- Task prompt
Could you output the entire listing without altering anything?

- Provided data
######
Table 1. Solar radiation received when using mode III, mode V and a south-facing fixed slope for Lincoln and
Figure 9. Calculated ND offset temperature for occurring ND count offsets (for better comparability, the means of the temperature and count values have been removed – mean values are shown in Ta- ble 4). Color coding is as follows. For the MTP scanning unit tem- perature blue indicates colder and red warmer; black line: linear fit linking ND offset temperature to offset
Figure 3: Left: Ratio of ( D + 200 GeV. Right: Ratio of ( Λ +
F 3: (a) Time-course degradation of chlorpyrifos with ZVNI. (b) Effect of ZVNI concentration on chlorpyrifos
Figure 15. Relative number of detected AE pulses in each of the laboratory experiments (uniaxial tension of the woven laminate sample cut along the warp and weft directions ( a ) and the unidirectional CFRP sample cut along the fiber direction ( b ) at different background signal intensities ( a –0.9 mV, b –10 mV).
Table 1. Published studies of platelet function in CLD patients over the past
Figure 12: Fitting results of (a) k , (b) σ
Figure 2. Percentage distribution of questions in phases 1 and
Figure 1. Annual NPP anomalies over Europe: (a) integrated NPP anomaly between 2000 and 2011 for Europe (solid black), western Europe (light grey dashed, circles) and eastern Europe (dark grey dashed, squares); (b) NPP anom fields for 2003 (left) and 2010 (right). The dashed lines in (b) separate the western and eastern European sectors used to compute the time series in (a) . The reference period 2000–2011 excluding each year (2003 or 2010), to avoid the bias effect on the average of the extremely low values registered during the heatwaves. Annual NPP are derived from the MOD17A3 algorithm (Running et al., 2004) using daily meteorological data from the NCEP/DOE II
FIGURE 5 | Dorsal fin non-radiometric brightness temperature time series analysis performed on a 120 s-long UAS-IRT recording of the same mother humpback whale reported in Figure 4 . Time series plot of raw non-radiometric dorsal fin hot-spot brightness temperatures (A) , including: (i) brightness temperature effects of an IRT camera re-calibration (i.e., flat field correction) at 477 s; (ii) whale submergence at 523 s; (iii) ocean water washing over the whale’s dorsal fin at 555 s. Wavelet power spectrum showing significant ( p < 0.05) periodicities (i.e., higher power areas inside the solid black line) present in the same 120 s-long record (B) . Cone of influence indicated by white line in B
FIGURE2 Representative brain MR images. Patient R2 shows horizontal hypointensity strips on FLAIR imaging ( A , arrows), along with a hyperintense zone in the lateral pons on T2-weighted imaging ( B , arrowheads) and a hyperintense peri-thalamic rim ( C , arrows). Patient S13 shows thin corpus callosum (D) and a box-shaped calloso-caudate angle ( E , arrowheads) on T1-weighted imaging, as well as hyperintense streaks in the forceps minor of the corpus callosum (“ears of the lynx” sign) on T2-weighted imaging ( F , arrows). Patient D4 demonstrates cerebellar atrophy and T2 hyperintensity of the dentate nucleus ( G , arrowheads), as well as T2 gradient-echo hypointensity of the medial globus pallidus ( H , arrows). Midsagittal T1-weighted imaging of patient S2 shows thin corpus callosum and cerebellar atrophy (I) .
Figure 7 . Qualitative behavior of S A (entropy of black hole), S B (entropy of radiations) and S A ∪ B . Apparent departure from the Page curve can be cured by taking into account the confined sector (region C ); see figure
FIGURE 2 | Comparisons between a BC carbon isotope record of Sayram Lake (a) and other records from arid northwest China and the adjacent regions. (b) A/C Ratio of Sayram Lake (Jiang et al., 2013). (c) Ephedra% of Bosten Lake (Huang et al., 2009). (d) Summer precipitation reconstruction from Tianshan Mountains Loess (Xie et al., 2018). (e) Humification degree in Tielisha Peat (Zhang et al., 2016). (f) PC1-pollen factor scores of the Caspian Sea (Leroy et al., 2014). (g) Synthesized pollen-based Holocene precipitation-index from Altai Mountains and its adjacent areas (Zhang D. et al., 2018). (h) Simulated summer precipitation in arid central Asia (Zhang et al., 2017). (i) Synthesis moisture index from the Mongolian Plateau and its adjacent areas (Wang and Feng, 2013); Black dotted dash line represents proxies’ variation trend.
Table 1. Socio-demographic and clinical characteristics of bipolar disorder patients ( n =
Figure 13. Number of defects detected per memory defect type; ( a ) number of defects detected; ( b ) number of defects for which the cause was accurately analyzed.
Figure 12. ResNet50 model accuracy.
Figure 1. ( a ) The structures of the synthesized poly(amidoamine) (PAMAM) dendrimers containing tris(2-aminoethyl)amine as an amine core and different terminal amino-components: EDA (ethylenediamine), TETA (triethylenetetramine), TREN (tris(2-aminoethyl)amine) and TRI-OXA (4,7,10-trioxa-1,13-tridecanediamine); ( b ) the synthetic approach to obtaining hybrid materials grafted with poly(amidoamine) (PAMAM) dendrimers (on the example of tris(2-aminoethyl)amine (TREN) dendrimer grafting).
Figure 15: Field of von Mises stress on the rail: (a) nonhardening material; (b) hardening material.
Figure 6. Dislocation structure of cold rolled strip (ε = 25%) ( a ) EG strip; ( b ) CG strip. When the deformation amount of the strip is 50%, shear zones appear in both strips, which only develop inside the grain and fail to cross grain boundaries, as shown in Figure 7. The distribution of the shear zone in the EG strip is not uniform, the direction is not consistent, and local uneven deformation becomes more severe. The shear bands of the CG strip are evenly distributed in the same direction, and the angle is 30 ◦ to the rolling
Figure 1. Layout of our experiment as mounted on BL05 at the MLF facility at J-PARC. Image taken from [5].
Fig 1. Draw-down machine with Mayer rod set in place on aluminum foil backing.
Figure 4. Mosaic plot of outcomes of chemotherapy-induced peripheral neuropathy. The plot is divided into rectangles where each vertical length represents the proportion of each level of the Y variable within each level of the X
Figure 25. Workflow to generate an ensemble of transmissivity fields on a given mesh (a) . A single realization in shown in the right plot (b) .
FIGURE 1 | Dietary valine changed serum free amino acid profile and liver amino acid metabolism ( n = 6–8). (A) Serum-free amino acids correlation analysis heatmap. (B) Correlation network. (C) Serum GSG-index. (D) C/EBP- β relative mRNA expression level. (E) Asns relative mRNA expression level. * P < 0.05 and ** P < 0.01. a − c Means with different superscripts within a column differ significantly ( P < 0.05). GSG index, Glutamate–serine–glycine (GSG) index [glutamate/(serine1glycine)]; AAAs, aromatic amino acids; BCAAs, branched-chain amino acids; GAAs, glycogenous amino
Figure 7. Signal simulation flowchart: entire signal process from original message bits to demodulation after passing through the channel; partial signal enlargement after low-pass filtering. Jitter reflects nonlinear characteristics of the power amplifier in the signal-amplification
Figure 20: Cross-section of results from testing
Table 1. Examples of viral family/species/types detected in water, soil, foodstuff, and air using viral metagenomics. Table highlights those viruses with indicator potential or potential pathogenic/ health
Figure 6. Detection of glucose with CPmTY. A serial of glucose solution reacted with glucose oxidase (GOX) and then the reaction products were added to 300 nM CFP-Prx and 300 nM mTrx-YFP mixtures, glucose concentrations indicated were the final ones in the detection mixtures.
######
- Solution to the exercise
Table 1. Solar radiation received when using mode III, mode V and a south-facing fixed slope for Lincoln and
Figure 9. Calculated ND offset temperature for occurring ND count offsets (for better comparability, the means of the temperature and count values have been removed – mean values are shown in Ta- ble 4). Color coding is as follows. For the MTP scanning unit tem- perature blue indicates colder and red warmer; black line: linear fit linking ND offset temperature to offset
Figure 3: Left: Ratio of ( D + 200 GeV. Right: Ratio of ( Λ +
F 3: (a) Time-course degradation of chlorpyrifos with ZVNI. (b) Effect of ZVNI concentration on chlorpyrifos
Figure 15. Relative number of detected AE pulses in each of the laboratory experiments (uniaxial tension of the woven laminate sample cut along the warp and weft directions ( a ) and the unidirectional CFRP sample cut along the fiber direction ( b ) at different background signal intensities ( a –0.9 mV, b –10 mV).
Table 1. Published studies of platelet function in CLD patients over the past
Figure 12: Fitting results of (a) k , (b) σ
Figure 2. Percentage distribution of questions in phases 1 and
Figure 1. Annual NPP anomalies over Europe: (a) integrated NPP anomaly between 2000 and 2011 for Europe (solid black), western Europe (light grey dashed, circles) and eastern Europe (dark grey dashed, squares); (b) NPP anom fields for 2003 (left) and 2010 (right). The dashed lines in (b) separate the western and eastern European sectors used to compute the time series in (a) . The reference period 2000–2011 excluding each year (2003 or 2010), to avoid the bias effect on the average of the extremely low values registered during the heatwaves. Annual NPP are derived from the MOD17A3 algorithm (Running et al., 2004) using daily meteorological data from the NCEP/DOE II
FIGURE 5 | Dorsal fin non-radiometric brightness temperature time series analysis performed on a 120 s-long UAS-IRT recording of the same mother humpback whale reported in Figure 4 . Time series plot of raw non-radiometric dorsal fin hot-spot brightness temperatures (A) , including: (i) brightness temperature effects of an IRT camera re-calibration (i.e., flat field correction) at 477 s; (ii) whale submergence at 523 s; (iii) ocean water washing over the whale’s dorsal fin at 555 s. Wavelet power spectrum showing significant ( p < 0.05) periodicities (i.e., higher power areas inside the solid black line) present in the same 120 s-long record (B) . Cone of influence indicated by white line in B
FIGURE2 Representative brain MR images. Patient R2 shows horizontal hypointensity strips on FLAIR imaging ( A , arrows), along with a hyperintense zone in the lateral pons on T2-weighted imaging ( B , arrowheads) and a hyperintense peri-thalamic rim ( C , arrows). Patient S13 shows thin corpus callosum (D) and a box-shaped calloso-caudate angle ( E , arrowheads) on T1-weighted imaging, as well as hyperintense streaks in the forceps minor of the corpus callosum (“ears of the lynx” sign) on T2-weighted imaging ( F , arrows). Patient D4 demonstrates cerebellar atrophy and T2 hyperintensity of the dentate nucleus ( G , arrowheads), as well as T2 gradient-echo hypointensity of the medial globus pallidus ( H , arrows). Midsagittal T1-weighted imaging of patient S2 shows thin corpus callosum and cerebellar atrophy (I) .
Figure 7 . Qualitative behavior of S A (entropy of black hole), S B (entropy of radiations) and S A ∪ B . Apparent departure from the Page curve can be cured by taking into account the confined sector (region C ); see figure
FIGURE 2 | Comparisons between a BC carbon isotope record of Sayram Lake (a) and other records from arid northwest China and the adjacent regions. (b) A/C Ratio of Sayram Lake (Jiang et al., 2013). (c) Ephedra% of Bosten Lake (Huang et al., 2009). (d) Summer precipitation reconstruction from Tianshan Mountains Loess (Xie et al., 2018). (e) Humification degree in Tielisha Peat (Zhang et al., 2016). (f) PC1-pollen factor scores of the Caspian Sea (Leroy et al., 2014). (g) Synthesized pollen-based Holocene precipitation-index from Altai Mountains and its adjacent areas (Zhang D. et al., 2018). (h) Simulated summer precipitation in arid central Asia (Zhang et al., 2017). (i) Synthesis moisture index from the Mongolian Plateau and its adjacent areas (Wang and Feng, 2013); Black dotted dash line represents proxies’ variation trend.
Table 1. Socio-demographic and clinical characteristics of bipolar disorder patients ( n =
Figure 13. Number of defects detected per memory defect type; ( a ) number of defects detected; ( b ) number of defects for which the cause was accurately analyzed.
Figure 12. ResNet50 model accuracy.
Figure 1. ( a ) The structures of the synthesized poly(amidoamine) (PAMAM) dendrimers containing tris(2-aminoethyl)amine as an amine core and different terminal amino-components: EDA (ethylenediamine), TETA (triethylenetetramine), TREN (tris(2-aminoethyl)amine) and TRI-OXA (4,7,10-trioxa-1,13-tridecanediamine); ( b ) the synthetic approach to obtaining hybrid materials grafted with poly(amidoamine) (PAMAM) dendrimers (on the example of tris(2-aminoethyl)amine (TREN) dendrimer grafting).
Figure 15: Field of von Mises stress on the rail: (a) nonhardening material; (b) hardening material.
Figure 6. Dislocation structure of cold rolled strip (ε = 25%) ( a ) EG strip; ( b ) CG strip. When the deformation amount of the strip is 50%, shear zones appear in both strips, which only develop inside the grain and fail to cross grain boundaries, as shown in Figure 7. The distribution of the shear zone in the EG strip is not uniform, the direction is not consistent, and local uneven deformation becomes more severe. The shear bands of the CG strip are evenly distributed in the same direction, and the angle is 30 ◦ to the rolling
Figure 1. Layout of our experiment as mounted on BL05 at the MLF facility at J-PARC. Image taken from [5].
Fig 1. Draw-down machine with Mayer rod set in place on aluminum foil backing.
Figure 4. Mosaic plot of outcomes of chemotherapy-induced peripheral neuropathy. The plot is divided into rectangles where each vertical length represents the proportion of each level of the Y variable within each level of the X
Figure 25. Workflow to generate an ensemble of transmissivity fields on a given mesh (a) . A single realization in shown in the right plot (b) .
FIGURE 1 | Dietary valine changed serum free amino acid profile and liver amino acid metabolism ( n = 6–8). (A) Serum-free amino acids correlation analysis heatmap. (B) Correlation network. (C) Serum GSG-index. (D) C/EBP- β relative mRNA expression level. (E) Asns relative mRNA expression level. * P < 0.05 and ** P < 0.01. a − c Means with different superscripts within a column differ significantly ( P < 0.05). GSG index, Glutamate–serine–glycine (GSG) index [glutamate/(serine1glycine)]; AAAs, aromatic amino acids; BCAAs, branched-chain amino acids; GAAs, glycogenous amino
Figure 7. Signal simulation flowchart: entire signal process from original message bits to demodulation after passing through the channel; partial signal enlargement after low-pass filtering. Jitter reflects nonlinear characteristics of the power amplifier in the signal-amplification
Figure 20: Cross-section of results from testing
Table 1. Examples of viral family/species/types detected in water, soil, foodstuff, and air using viral metagenomics. Table highlights those viruses with indicator potential or potential pathogenic/ health
Figure 6. Detection of glucose with CPmTY. A serial of glucose solution reacted with glucose oxidase (GOX) and then the reaction products were added to 300 nM CFP-Prx and 300 nM mTrx-YFP mixtures, glucose concentrations indicated were the final ones in the detection mixtures.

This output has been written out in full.